SOURCE MATERIAL –
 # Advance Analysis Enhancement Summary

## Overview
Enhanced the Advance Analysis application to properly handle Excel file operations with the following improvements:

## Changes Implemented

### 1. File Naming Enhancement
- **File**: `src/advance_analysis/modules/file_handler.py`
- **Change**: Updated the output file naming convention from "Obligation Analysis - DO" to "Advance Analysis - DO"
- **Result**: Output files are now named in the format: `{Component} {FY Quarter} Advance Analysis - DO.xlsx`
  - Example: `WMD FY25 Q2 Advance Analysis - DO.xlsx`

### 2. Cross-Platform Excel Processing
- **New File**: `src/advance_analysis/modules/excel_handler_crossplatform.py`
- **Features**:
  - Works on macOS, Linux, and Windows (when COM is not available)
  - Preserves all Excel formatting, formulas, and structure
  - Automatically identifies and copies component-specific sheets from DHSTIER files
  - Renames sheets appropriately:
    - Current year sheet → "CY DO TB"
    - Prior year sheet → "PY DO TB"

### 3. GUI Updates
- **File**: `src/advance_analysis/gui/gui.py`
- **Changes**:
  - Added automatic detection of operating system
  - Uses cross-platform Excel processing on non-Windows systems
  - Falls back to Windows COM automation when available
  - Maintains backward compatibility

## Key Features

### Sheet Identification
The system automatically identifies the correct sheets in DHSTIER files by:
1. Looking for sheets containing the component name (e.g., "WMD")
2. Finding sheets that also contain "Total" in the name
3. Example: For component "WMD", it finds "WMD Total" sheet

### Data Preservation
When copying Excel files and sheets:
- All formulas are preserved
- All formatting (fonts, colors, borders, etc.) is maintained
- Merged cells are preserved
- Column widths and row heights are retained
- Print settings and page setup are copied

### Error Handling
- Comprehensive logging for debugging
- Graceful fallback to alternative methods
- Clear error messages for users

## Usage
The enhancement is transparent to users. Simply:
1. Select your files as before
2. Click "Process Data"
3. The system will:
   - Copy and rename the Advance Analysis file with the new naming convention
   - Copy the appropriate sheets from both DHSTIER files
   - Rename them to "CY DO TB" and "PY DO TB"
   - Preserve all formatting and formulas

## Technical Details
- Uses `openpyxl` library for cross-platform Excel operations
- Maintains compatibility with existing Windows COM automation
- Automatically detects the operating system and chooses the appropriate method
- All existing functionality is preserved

PROBLEM REQUIREMENTS – Each line of the entries that contains the word "compatibility" should be listed.

SOLUTION FOR THIS PROBLEM –
  - Maintains backward compatibility
- Maintains compatibility with existing Windows COM automation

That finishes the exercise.